Le déséquilibre économique d'après-guerre n'est certes pas étranger à la série d'affaires pénales, d'une analogie frappante, que nous avons vu surgir dans divers pays d'Europe, pour réprimer des crimes et des délits contre la foi publique. Ces affaires avaient presque toutes un caractère international, non seulement parce que les individus poursuivis étaient de nationalités différentes et agissaient de concert, mais encore parce que les fonds, que ces ,,affaires" procuraient illicitement à ces malandrins cosmopolites, servaient effectivement à un trafic qui devait s'exercer dans différents pays. Ainsi on a eu l'affaire Windischgraetz, en Hongrie, l'affaire Barmat, en Allemagne, d'autres encore, ailleurs.

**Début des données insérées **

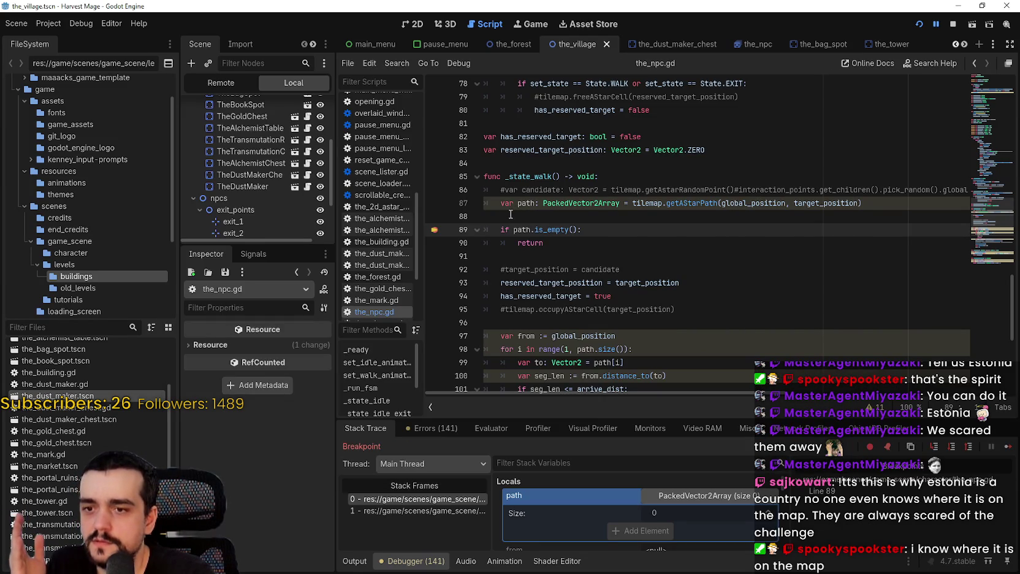
pyautogui.click(953, 23)
# Step: Scroll through _run_fsm in the_npc.gd, reviewing lines 53 to 65
pyautogui.scroll(3, 779, 264)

Ajoutez à cela que la fabrication de billets de banque, tant faux que véritables, a pris un développement incroyable ces derniers temps. Cette activité bancaire inouïe est devenue en quelque sorte un moyen de défense d'Etat à Etat. L'inflation excessive, pratiquée par beaucoup de gouvernements, au point d'être bien près de devenir illicite et, en tous cas, injuste à l'égard des populations qu'elle dépossédait, a dû avoir, par son dédain de la moralité, une influence néfaste sur l'imagination des falsificateurs en général et de ceux qui étaient enclins à la contrefaçon des monnaies en particulier.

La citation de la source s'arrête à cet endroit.